**What the task asks**.
Continue the text below on developments in infrastructure planning, starting after its final sentence.

**Text excerpt**.
# # # #
Today’s entry reports on a number of developments in the world of infrastructure planning.

Document deposit waiver legislation and guidance

The first development is that legislation came into force on 22 July to waive all requirements for physical document deposits contained in secondary legislation associated with the Planning Act 2008 regime. It does not waive the two requirements in primary legislation, relating to Statements of Community Consultation (SoCCs) and compulsory acquisition notices once a Development Consent Order (DCO) has been granted.

The waiver remains in place until 31 December 2020. In transitional provisions in regulation 6, if you have already complied in part with any document deposit requirement, or if you do so during the waiver period, then the regulations don’t apply, ie you must carry on with your document depositing (but just for that stage of the process).

On the same day, guidance was published to cover the regulations but also states more formally that government considers that the two deposit requirements in primary legislation need not be complied with (this was previously contained in a written ministerial statement in parliament). It also deals with service of documents where signatures are not being captured and newspaper notices where physical publication is not happening.
# # # #
**Provided material**.
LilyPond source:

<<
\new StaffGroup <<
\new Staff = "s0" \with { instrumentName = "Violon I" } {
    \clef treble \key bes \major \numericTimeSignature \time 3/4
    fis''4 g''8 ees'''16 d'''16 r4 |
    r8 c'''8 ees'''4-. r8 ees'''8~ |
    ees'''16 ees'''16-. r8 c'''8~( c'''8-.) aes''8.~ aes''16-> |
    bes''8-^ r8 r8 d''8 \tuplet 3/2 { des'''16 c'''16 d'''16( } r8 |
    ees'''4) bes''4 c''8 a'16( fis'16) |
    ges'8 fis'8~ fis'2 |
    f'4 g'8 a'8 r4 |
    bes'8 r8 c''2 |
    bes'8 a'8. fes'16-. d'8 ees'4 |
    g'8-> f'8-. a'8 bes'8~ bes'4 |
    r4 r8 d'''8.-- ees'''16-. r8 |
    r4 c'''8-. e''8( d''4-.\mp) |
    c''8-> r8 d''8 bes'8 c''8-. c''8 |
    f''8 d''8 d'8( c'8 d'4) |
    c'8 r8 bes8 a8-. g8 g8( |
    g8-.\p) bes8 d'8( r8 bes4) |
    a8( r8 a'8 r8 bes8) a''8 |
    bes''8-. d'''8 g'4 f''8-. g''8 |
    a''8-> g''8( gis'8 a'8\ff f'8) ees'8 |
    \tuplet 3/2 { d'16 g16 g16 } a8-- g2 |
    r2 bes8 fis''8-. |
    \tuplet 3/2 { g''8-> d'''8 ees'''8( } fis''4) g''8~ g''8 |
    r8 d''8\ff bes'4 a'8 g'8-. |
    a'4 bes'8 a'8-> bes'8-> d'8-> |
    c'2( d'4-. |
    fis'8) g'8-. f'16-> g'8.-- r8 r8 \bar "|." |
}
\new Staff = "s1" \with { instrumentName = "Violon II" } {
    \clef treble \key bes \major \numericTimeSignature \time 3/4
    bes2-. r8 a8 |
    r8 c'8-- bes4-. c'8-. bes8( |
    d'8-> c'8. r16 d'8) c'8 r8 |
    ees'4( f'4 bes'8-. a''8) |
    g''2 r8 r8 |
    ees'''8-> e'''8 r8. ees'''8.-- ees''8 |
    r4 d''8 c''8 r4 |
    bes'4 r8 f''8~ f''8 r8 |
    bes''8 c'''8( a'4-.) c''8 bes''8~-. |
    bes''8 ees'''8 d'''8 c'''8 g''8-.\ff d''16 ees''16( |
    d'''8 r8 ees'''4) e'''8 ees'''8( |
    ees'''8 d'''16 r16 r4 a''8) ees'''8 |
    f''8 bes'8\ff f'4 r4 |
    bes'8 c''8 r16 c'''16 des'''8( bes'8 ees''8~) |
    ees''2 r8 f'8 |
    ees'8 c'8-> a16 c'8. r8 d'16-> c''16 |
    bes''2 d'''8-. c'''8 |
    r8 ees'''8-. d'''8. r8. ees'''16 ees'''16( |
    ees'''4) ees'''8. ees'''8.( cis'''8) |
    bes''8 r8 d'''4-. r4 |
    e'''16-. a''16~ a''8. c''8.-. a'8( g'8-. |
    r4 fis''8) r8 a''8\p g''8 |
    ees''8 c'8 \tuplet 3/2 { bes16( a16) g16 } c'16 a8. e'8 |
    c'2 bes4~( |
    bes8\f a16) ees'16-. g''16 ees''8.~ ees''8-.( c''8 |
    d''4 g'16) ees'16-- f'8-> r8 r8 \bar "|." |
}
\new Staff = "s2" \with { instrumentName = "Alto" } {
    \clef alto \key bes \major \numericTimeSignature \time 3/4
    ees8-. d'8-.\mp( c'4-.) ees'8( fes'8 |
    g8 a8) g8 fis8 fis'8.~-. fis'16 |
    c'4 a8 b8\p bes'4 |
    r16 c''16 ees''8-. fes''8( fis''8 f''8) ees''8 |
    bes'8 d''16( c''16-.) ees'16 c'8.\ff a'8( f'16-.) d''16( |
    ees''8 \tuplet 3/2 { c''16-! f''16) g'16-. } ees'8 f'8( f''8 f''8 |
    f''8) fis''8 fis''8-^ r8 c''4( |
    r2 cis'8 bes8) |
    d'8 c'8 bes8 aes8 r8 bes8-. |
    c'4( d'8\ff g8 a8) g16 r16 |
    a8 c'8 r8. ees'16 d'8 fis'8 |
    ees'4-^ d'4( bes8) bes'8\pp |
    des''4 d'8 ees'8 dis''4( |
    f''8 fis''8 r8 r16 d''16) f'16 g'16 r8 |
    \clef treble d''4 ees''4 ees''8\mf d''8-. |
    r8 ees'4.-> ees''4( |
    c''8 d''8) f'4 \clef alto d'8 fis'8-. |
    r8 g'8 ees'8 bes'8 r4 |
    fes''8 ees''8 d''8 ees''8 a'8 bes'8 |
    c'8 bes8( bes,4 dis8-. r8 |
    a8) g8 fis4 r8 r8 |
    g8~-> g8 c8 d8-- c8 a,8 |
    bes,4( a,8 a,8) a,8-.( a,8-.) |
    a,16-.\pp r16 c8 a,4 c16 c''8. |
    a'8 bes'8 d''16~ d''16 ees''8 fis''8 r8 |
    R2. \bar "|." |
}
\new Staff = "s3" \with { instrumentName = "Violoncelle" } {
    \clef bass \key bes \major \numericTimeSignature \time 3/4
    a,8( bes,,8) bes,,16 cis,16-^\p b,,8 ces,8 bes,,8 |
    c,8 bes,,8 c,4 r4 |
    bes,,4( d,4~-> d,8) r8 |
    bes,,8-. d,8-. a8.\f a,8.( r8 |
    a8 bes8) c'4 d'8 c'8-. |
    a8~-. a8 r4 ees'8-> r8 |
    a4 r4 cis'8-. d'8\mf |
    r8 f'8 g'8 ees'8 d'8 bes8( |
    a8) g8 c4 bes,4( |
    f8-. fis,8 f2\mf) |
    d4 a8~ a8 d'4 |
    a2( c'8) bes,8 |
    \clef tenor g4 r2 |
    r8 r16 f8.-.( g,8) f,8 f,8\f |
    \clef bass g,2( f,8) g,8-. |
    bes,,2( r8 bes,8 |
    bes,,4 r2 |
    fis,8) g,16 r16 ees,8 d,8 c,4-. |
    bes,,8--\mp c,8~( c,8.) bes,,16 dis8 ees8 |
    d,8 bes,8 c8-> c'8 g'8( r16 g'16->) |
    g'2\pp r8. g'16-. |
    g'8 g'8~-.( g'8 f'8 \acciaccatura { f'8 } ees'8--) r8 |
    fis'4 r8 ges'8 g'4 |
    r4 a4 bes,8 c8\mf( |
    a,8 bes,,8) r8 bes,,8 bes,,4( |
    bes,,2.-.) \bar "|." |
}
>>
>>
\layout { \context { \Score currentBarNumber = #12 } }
# # # #
**Expected answer**.
The first ‘minded to refuse’ letter

The third highway DCO decision that was due on 17 July (the first being A19 Downhill Lane that was issued on 16 July, and the second A303 Stonehenge that was delayed until 13 November), was for the other A303 project, the A303 Sparkford to Ilchester, further west.

Nothing happened on 17 July, but on 21 July the secretary of state issued the first ‘minded to refuse’ letter, and launched a further consultation on the project, setting a new decision deadline of 20 November, the third extension for this project. There have been two ‘minded to approve’ letters before (Able Marine Energy Park and Hornsea Three), but this is the first ‘minded to refuse’ one.

The remaining issues are (a) the risk of birdstrike from attenuation ponds near a Royal Naval Air Station; (b) adverse effects on non-motorised users; (c) matters relating to the old detrunked A303 and (d) matters relating to temporary possession and imposition of new rights.

There is a definite trend towards examining authorities recommending refusal. From the start of the regime to 27 May 2020, there had been 83 recommendations for approval and three recommendations for refusal: for the Navitus Bay offshore windfarm in November 2015 (which was also refused by the Secretary of State) East Midlands Gateway rail freight project in January 2016 (granted by the SoS) and the Drax RePower project in October 2019 (granted by the SoS). Since 28 May 2020, of the recommendations we know about, there have been two recommendations for approval and six for refusal. Come on, that is a trend – a rise from 3.5% to 75%! Of the six, one was refused by the SoS (Thanet extension), three were granted (A63, Norfolk Vanguard and Manston Airport), one was ‘minded to approve’ (Hornsea Three) and this has now got ‘minded to refuse’.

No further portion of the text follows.